As we made our way back downstairs, her husband and I (who had met at the beginning of the evening) continued our conversation. He shared stories of their time and travels in Spain. His eyes lit up as he told me about a trip they had taken to Marrakech, from the sights and smells in the local markets to the haunting and beautiful sound of the muezzin who, perched atop of a minaret, called faithful Muslims to prayer. This is what I love about spending time with fellow travelers — the sense of camaraderie, connecting with others through a love of exploring a little sliver of the world and how it leaves its imprint on your soul. It’s exhilarating, and I find I want to hold onto that feeling for as long as I possibly can, before the reality of daily life sets in.

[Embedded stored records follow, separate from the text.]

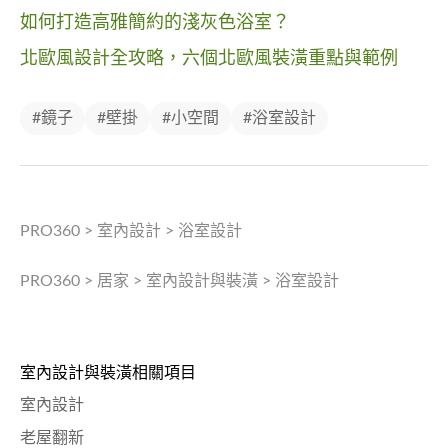
如何打造高雅簡約的淺灰色浴室？
北歐風設計全攻略，六個北歐風裝潢重點與範例
#鏡子
#壁掛
#小空間
#浴室設計
PRO360
>
室內設計
>
浴室設計
PRO360
>
居家
>
室內設計與裝潢
>
浴室設計
室內設計與裝潢相關項目
室內設計
老屋翻新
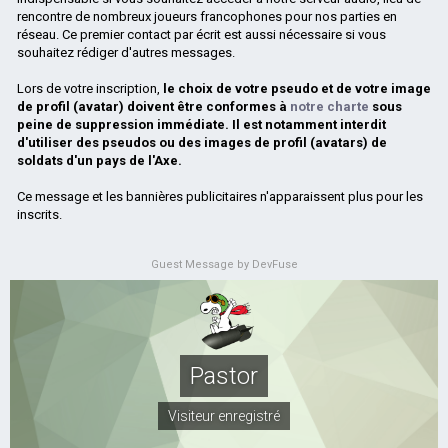
rencontre de nombreux joueurs francophones pour nos parties en
réseau. Ce premier contact par écrit est aussi nécessaire si vous
souhaitez rédiger d'autres messages.
Lors de votre inscription,
le choix de votre pseudo et de votre image
de profil (avatar) doivent être conformes à
notre charte
sous
peine de suppression immédiate. Il est notamment interdit
d'utiliser des pseudos ou des images de profil (avatars) de
soldats d'un pays de l'Axe.
Ce message et les bannières publicitaires n'apparaissent plus pour les
inscrits.
Guest Message by DevFuse
Pastor
Visiteur enregistré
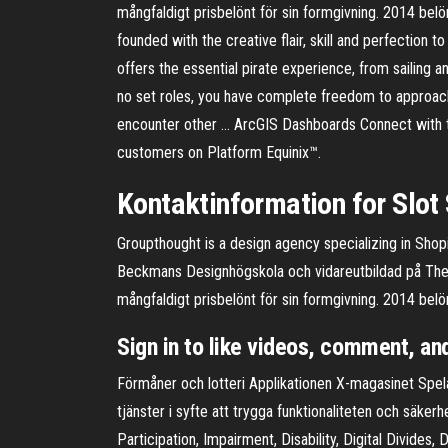
mångfaldigt prisbelönt för sin formgivning. 2014 bel
founded with the creative flair, skill and perfectio
offers the essential pirate experience, from sailing a
no set roles, you have complete freedom to approach 
encounter other … ArcGIS Dashboards Connect with th
customers on Platform Equinix™.
Kontaktinformation for Slot
Groupthought is a design agency specializing in Sh
Beckmans Designhögskola och vidareutbildad på The Su
mångfaldigt prisbelönt för sin formgivning. 2014 bel
Sign in to like videos, comment, an
Förmåner och lotteri Applikationen X-magasinet Spela
tjänster i syfte att trygga funktionaliteten och säker
Participation, Impairment, Disability, Digital Divides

As the evening drew to a close, I had found a renewed sense of determination to make writing a priority and get published this year. I made my way through the crowd to pick up a copy of the 2011 anthology (inspiration!) and found my way back to my spot where Jerry and Carol were standing. As we said our goodbyes, I watched as they turned to climb the stairs when Jerry stopped and said, “Just do it.” A simple phrase but one that, Nike connotation aside, I took to heart. The main obstacle is me. If I want to write and travel the world, it’s not an improbable goal. Feeling buoyed by a sense of optimism, I slowly gathered my things, took one last swig of Sierra Nevada and made my way into the New York City night.